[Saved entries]
START

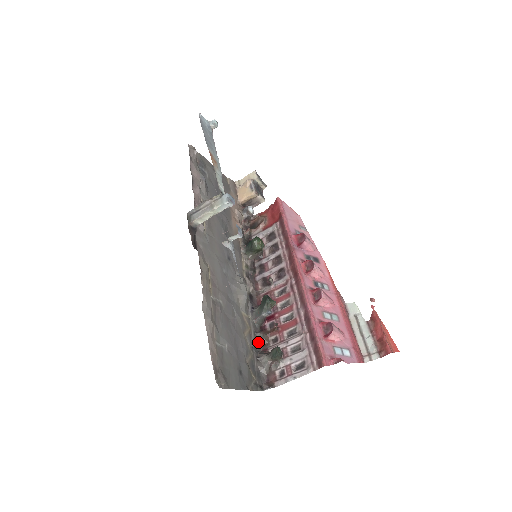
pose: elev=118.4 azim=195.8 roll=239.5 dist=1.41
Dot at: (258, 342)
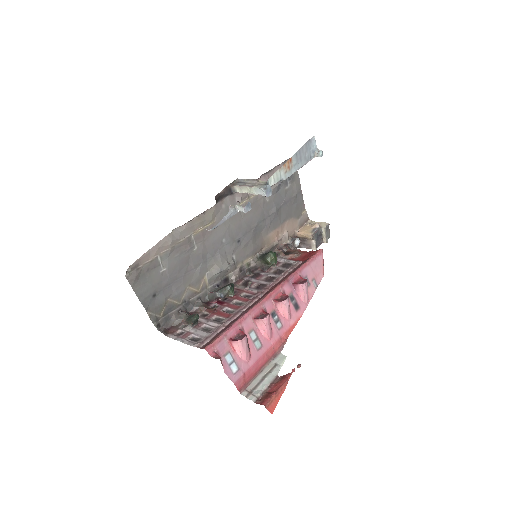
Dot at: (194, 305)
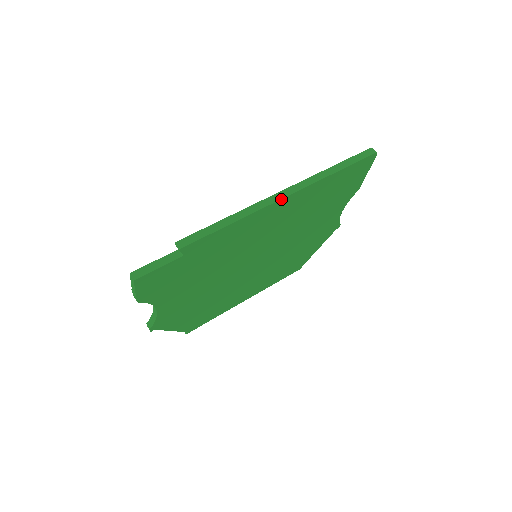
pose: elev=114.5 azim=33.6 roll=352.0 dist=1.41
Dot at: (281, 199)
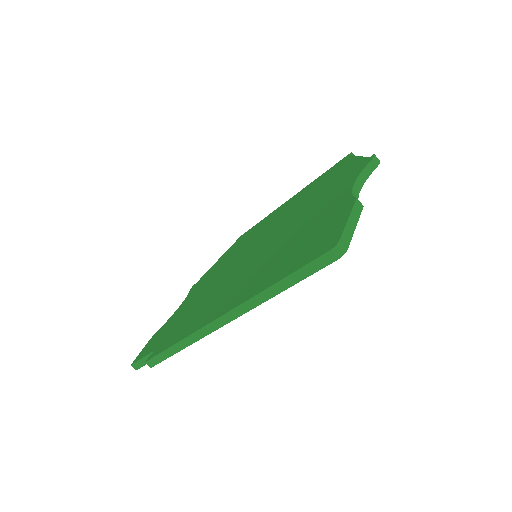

END

Reproduce each line of the saved entries above character for character, omitting the picture lines.

TASK OUTPUT:
pose: elev=118.4 azim=195.8 roll=239.5 dist=1.41
Dot at: (258, 342)
Dot at: (194, 305)
pose: elev=114.5 azim=33.6 roll=352.0 dist=1.41
Dot at: (281, 199)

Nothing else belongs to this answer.